(Dataset entries)
====

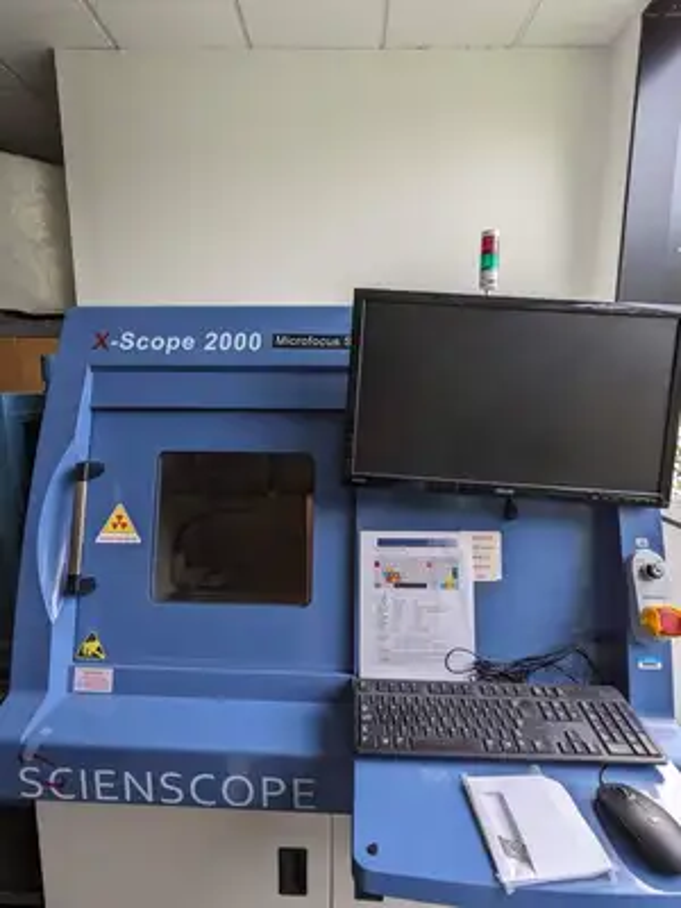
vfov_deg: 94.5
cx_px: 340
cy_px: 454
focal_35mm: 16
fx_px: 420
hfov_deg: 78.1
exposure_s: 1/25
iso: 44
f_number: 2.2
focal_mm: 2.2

====

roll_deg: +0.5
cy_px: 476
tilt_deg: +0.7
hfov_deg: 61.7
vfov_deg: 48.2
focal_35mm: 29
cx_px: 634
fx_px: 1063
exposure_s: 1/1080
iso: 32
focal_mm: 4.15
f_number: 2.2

====

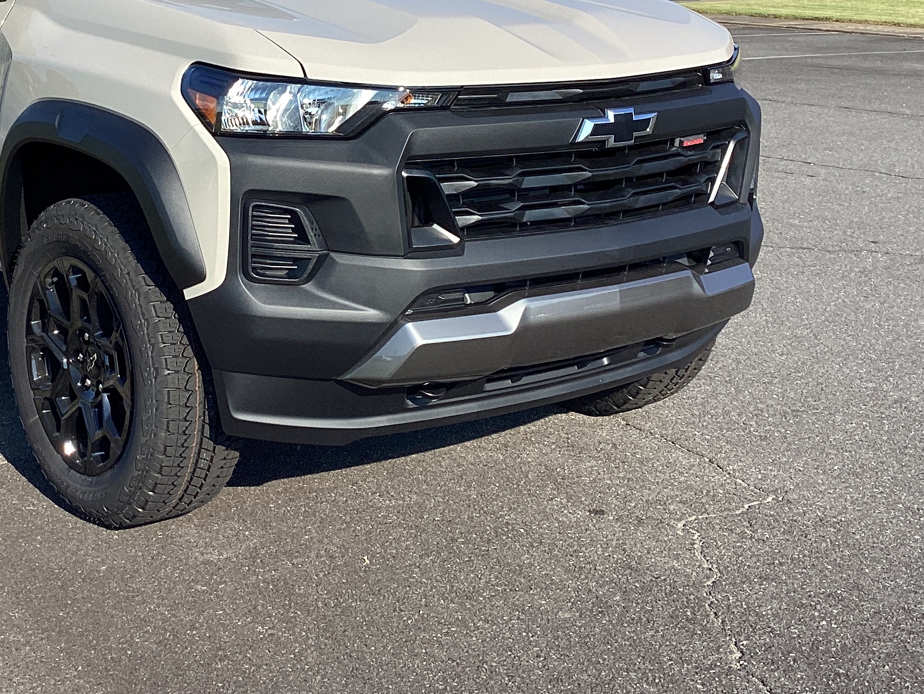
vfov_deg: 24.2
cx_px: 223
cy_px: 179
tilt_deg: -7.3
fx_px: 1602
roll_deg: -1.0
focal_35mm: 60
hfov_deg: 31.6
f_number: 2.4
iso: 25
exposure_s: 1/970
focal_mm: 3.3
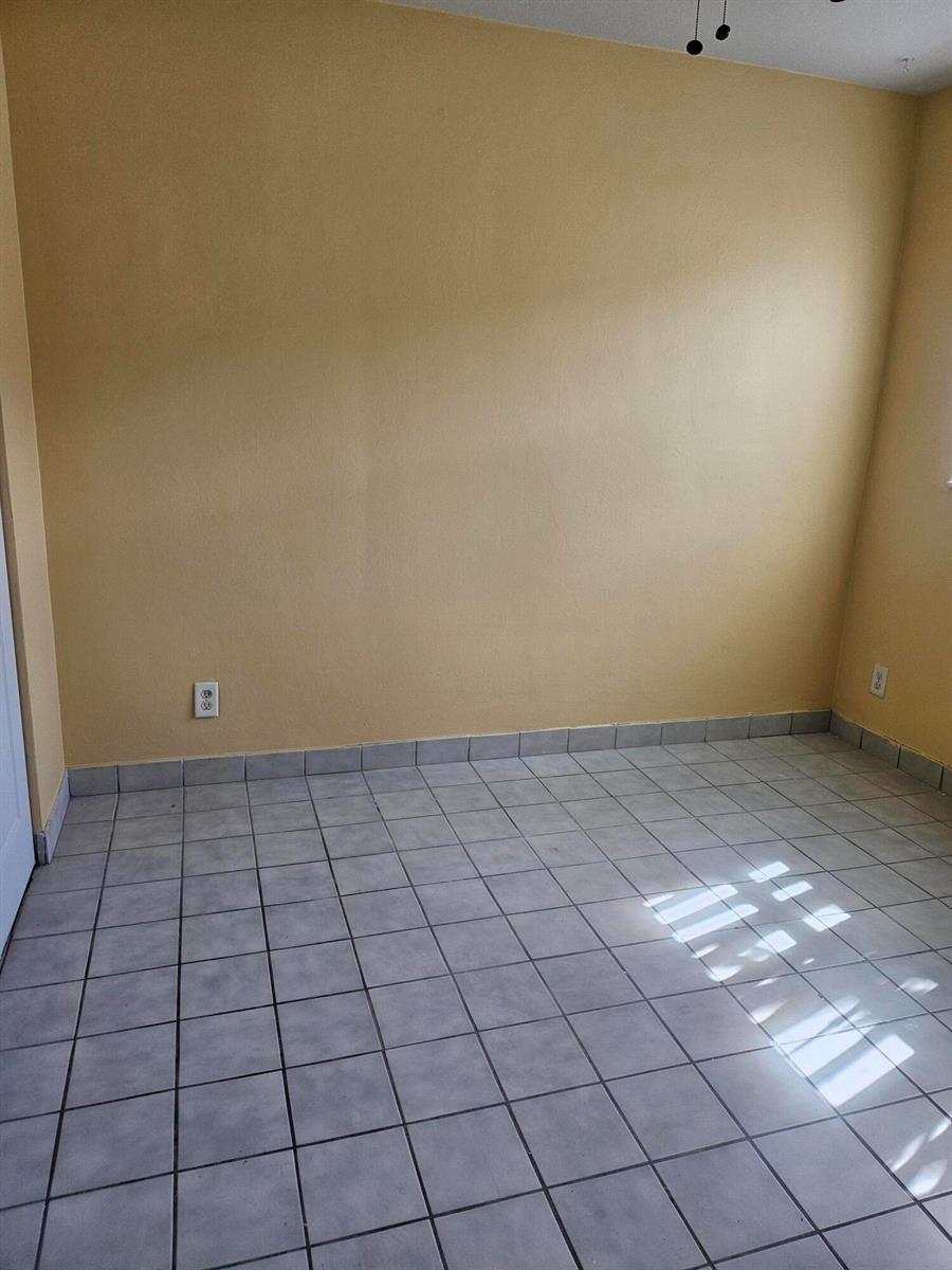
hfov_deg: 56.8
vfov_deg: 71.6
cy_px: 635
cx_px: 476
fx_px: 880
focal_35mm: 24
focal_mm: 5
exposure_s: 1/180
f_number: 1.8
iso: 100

====

In the records above, the line with "vfov_deg: 94.5" marks the start and the line with "focal_mm: 2.2" marks the end; copy that stretch exactly, both lines included, and nothing else.

vfov_deg: 94.5
cx_px: 340
cy_px: 454
focal_35mm: 16
fx_px: 420
hfov_deg: 78.1
exposure_s: 1/25
iso: 44
f_number: 2.2
focal_mm: 2.2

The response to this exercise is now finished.